Tuesday, 22 November 2011

The Amoral Impulse of Political Groups

Here's a brief sketch of a philosophical argument for a fairly controversial thesis: that any political group with power that operates by consensus will opt to increase their own power rather than work towards ethical goals, even if that group is composed entirely of ethical individuals.  I don't expect this sketch to be a solid proof, nor do I expect it necessarily to be convincing, but I think there's a solid argument somewhere in here for an individualist ethics.

1) Let's take a pretty simple psychological model for this thought experiment.  Imagine that the people in this group have one main goal: to use the power of the group to achieve a particular ethical outcome.  Let's call the first person in the group P1, and the ethical outcome that they want E1.  Likewise, P2 wants E2, and so on.

2) Now for P1 to achieve E1 most optimally - let's say that E1 is 'increase social justice' - he needs two things: firstly, the group to agree with him, and secondly, the group to have sufficient power to carry out policies that would lead to E1.

3) Since P2 wishes to achieve E2 most optimally - let's say that E2 is 'provide resources to the poor' - he needs two things as well.  He needs the group to assent to E2, and he needs the group to have sufficient power to carry out policies that would lead to E2.

4) So when P1 and P2 get together, they will come into conflict over their particular ethical goals, but be in perfect harmony concerning the subsidiary goal of increasing the group's power.  Therefore, they will increase the power of the group far more easily and efficiently than they will use that power to go after any particular ethical goal.

5) When you add more people to the group, the conflict over the particular ethical goal worsens, but the goal of increasing the group's power will always be shared by all.  Therefore, the larger the group, the less likely it is that an effective compromise will be reached.
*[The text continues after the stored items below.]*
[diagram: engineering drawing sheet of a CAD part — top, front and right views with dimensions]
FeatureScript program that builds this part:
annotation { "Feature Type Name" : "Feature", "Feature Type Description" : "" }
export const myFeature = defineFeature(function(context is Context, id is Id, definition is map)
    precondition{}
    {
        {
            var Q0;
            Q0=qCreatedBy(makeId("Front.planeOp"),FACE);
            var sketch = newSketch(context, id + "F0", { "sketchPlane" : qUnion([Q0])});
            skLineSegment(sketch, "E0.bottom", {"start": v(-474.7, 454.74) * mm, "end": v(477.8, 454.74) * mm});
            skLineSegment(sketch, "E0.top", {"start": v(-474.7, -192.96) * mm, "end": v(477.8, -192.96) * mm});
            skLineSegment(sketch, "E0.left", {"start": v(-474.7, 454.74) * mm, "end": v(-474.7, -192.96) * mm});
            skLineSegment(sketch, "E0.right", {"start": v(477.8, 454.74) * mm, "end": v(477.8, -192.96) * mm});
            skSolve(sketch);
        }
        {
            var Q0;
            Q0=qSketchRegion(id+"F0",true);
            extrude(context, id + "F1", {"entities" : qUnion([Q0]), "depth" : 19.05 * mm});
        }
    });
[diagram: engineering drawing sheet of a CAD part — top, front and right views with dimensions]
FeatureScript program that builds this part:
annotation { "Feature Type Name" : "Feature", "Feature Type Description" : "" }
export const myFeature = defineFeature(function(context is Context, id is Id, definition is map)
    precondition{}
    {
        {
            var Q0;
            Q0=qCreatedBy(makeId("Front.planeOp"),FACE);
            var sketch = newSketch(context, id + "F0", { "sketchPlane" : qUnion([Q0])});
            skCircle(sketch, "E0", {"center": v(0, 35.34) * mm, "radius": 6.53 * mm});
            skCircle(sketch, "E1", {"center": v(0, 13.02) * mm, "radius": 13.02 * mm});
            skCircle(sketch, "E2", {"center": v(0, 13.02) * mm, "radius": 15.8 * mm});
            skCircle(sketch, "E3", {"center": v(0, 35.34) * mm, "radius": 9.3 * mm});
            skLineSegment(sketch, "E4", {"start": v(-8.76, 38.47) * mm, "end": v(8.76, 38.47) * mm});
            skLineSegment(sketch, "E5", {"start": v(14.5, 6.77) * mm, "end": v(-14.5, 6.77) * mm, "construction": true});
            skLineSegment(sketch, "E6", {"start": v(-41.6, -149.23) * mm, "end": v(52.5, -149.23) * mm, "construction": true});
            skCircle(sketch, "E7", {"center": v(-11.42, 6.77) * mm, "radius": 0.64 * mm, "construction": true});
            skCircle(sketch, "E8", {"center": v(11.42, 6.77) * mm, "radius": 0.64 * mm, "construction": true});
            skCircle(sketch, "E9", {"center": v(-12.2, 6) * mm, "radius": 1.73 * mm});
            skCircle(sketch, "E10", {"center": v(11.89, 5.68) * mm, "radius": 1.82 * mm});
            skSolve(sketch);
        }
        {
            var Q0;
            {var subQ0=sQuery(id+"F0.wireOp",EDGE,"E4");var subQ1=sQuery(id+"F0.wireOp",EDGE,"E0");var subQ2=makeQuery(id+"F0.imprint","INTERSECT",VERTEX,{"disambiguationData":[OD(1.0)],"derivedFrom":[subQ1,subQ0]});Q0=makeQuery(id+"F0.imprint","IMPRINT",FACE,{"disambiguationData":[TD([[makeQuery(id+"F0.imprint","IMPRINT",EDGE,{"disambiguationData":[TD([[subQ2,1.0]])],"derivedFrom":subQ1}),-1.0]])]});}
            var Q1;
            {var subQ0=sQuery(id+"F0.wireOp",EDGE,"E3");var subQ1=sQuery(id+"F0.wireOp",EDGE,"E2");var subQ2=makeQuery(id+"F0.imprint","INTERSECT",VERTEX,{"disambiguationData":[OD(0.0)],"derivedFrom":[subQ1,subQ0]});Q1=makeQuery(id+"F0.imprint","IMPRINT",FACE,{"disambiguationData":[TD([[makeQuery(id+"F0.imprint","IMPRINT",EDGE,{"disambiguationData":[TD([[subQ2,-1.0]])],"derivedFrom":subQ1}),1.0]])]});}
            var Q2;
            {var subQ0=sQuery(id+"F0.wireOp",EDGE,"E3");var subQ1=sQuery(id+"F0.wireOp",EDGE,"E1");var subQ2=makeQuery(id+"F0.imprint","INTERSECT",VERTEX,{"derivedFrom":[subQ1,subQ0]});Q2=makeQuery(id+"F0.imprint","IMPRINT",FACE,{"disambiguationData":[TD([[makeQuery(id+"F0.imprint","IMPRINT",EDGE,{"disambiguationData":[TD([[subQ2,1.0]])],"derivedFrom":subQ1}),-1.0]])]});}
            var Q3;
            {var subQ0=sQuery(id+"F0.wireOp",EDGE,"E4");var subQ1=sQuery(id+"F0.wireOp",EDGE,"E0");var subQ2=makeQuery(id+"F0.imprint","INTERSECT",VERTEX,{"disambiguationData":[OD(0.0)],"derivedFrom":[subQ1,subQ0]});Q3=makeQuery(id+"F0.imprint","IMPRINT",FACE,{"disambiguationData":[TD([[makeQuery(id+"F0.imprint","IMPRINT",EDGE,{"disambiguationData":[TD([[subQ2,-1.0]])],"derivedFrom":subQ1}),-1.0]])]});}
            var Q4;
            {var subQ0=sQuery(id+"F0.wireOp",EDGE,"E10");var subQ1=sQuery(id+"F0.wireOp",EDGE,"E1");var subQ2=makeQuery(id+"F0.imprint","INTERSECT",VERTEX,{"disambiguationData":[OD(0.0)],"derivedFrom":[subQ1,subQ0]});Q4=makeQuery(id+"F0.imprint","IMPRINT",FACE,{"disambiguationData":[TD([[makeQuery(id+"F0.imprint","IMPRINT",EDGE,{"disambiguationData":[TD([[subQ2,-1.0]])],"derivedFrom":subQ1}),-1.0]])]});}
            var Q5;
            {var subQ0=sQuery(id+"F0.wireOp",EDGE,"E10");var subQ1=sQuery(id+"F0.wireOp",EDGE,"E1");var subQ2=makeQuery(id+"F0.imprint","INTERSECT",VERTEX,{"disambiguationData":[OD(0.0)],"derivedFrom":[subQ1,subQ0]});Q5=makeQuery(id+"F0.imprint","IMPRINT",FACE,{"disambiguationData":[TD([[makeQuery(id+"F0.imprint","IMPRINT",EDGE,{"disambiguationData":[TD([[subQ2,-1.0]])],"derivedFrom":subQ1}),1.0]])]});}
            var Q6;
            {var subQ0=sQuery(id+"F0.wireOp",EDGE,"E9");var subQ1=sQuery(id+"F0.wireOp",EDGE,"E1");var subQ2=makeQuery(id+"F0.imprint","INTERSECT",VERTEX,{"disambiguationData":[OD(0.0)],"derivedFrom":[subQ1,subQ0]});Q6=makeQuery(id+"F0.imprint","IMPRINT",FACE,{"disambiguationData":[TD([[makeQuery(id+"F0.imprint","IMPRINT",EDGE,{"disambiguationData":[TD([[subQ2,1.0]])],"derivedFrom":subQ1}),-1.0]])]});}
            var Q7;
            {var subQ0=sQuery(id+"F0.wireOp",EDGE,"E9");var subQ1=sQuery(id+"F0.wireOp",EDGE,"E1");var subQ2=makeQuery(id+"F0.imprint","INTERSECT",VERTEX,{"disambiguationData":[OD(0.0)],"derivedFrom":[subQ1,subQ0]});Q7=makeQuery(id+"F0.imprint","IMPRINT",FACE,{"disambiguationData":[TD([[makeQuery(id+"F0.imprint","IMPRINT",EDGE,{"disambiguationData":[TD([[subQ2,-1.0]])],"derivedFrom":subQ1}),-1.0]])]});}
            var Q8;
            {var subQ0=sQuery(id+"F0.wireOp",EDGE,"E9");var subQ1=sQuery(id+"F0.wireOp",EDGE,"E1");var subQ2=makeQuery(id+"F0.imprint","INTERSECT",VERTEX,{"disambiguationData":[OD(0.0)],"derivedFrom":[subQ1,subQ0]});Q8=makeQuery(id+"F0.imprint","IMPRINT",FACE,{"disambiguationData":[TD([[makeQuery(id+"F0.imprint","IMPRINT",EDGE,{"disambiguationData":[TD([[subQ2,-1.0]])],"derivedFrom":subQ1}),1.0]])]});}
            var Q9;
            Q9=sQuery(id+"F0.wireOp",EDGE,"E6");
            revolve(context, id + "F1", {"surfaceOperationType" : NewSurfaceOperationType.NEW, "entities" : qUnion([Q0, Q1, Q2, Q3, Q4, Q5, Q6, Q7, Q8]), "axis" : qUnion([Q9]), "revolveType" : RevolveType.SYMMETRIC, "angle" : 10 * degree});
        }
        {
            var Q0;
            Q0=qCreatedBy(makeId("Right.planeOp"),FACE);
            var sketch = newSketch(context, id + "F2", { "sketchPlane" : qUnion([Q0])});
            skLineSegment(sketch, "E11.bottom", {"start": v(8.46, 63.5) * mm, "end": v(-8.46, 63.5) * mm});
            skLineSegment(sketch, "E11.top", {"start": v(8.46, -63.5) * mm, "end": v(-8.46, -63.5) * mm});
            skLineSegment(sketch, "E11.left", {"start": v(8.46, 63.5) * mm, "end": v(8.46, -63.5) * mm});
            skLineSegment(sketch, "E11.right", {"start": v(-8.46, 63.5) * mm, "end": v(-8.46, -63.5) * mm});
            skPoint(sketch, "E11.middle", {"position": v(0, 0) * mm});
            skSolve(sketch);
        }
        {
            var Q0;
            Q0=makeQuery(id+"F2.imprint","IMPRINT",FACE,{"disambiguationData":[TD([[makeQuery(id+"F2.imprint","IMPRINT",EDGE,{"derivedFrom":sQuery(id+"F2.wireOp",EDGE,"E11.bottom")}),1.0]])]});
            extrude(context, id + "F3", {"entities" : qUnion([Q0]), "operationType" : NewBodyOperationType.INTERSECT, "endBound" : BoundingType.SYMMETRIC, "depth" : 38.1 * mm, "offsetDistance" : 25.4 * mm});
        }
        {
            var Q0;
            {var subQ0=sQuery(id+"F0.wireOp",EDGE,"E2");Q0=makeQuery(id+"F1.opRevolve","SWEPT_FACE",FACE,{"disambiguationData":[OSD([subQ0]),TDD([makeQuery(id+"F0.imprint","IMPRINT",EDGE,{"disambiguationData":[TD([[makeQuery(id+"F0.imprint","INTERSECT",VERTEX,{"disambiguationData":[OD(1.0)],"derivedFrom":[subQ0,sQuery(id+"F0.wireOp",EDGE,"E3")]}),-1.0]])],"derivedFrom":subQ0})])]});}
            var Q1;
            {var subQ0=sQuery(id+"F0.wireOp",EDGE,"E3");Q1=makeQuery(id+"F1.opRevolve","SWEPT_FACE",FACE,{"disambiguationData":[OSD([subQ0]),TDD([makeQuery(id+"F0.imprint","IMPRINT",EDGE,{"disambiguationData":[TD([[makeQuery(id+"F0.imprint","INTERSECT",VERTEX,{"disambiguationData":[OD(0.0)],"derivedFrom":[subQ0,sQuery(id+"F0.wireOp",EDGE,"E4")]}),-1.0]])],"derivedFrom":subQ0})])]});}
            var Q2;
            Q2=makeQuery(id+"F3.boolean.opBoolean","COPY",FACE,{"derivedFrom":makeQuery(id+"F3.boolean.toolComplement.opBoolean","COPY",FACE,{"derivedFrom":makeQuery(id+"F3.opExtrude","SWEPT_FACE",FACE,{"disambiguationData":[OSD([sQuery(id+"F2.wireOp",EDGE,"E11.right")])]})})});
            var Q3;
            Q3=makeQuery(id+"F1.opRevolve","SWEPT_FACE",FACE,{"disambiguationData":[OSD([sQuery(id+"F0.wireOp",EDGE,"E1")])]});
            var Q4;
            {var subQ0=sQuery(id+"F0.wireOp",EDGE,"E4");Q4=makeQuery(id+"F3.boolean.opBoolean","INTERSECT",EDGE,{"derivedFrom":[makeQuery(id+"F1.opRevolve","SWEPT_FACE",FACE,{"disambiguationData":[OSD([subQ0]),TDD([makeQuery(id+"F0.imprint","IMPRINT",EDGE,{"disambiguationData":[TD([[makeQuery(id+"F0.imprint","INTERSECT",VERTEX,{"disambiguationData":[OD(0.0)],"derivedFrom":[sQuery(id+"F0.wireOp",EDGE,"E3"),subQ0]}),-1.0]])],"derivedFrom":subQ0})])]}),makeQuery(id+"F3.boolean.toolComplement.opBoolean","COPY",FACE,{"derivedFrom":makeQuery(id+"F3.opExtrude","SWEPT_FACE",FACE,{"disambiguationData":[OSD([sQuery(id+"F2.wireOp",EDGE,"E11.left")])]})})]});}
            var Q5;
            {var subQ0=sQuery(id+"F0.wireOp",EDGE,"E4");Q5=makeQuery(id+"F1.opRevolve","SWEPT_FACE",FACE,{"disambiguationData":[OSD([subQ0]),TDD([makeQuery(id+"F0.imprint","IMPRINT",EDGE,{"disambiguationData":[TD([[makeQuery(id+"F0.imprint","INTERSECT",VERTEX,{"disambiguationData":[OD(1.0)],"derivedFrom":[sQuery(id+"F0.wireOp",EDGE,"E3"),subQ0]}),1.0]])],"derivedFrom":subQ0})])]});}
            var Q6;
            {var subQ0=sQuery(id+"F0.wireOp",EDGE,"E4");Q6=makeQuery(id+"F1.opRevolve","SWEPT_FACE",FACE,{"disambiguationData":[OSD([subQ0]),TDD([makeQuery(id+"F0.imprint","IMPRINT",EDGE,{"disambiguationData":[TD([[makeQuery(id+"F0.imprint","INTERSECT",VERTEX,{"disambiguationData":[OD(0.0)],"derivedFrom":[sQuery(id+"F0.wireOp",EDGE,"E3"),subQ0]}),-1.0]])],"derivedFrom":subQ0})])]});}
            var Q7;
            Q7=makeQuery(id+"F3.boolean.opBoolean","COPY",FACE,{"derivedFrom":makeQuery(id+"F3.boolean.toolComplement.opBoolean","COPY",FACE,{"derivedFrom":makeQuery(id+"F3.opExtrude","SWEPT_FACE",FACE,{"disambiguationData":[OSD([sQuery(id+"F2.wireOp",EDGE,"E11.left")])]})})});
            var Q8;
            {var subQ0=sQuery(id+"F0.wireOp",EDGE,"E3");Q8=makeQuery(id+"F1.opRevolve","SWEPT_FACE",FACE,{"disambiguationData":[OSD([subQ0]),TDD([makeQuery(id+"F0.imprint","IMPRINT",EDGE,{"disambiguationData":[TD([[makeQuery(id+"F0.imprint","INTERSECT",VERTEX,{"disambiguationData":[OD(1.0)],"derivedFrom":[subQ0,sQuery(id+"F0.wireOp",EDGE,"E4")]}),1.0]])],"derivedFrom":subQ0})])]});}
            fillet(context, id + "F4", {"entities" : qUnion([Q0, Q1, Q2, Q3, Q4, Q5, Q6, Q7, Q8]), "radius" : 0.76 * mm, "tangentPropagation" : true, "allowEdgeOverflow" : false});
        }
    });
Groups of very large size would tend to be paralyzed giants: groups with huge political power that do not actually use that power.

So, assuming my simplified psychological model, I've shown that political groups tend to grow in power much more quickly than they move towards ethical goals.


What are the problems with my argument?  

1) Let's start with the obvious: I'm assuming that rational, ethical actors won't be able to compromise.  P1 and P2 might well get together and find policies that work towards both their goals simultaneously.

2) I'm also assuming that the people in the group want to increase their power constantly, rather than wanting to increase it only once a consensus has been reached.

3) Groups can be formed on the basis of a particular ethical goal - to reduce suffering in the Sudan, for instance - and in that case there's no reason to believe the members of the group would be in conflict.

Why do I think my argument's worthwhile, despite those problems?

Well, I think that this is how politics works in the real world: groups with power tend to accrue other powers more reliably than they tend to accomplish any other goal.  This is in line with my anarchism, obviously, and other people are free to disagree.  If I'm right, then there's an argument that can be made along these lines successfully, even if it's not the argument I outlined above.


My thoughts on this matter are still pretty much in their infancy, so I would appreciate any criticism from other sources.


  1. Often increasing one's own power is the method by which ethical goals can be achieved and achieving ethical goals is the reason for increasing one's own power. The problem isn't the state itself, it's the individuals that make up the state not having the most ethical inclinations (though they would probably disagree) and therefore supporting groups that aren't working towards ethical goals.

  2. I think your theory is right on the mark. I don't like all the P1 and E3 stuff though. It reminds me of math class. Or game theory.

    Another point is that I don't put much faith into the propositions that (a) people are rational or that (b) people are ethical.

    As I see it, rationality is simply a compliment we've chosen to bestow upon ourselves ever since the unfortunate days of the so-called Enlightenment.

    Behaving 'ethically' is also problematic because 'behaving ethically' is a normative judgment that normative judgments are even possible.

    In short, I agree with you that groups of people will aspire to power regardless of their stated objectives. I don't agree, however, that people within those groups are either 'rational' or 'ethical;' the terms are largely red herrings.

  3. Pied Cow, thanks for commenting! Don't pay the P1 stuff any mind, it's really more of a nervous tic than anything else. Reaching for mathematics-sounding terminology is a sneaky way to lend credence to a weak argument, and I probably shouldn't have done it.

    I don't agree that people are never rational or ethical. I think that 'rationality', defined roughly as 'acting in one's best interests', isn't that uncommon. Ethics is a bit more tricky, but since I personally believe that normative judgements are possible, it seems churlish for me not to extend that opinion to other people.

    Regardless, the assumption of perfect rationality and ethics isn't meant to be a statement about the way things are. I'm saying that even if people were perfectly rational and ethical - the ideal situation - groups would still behave less ethically than individuals.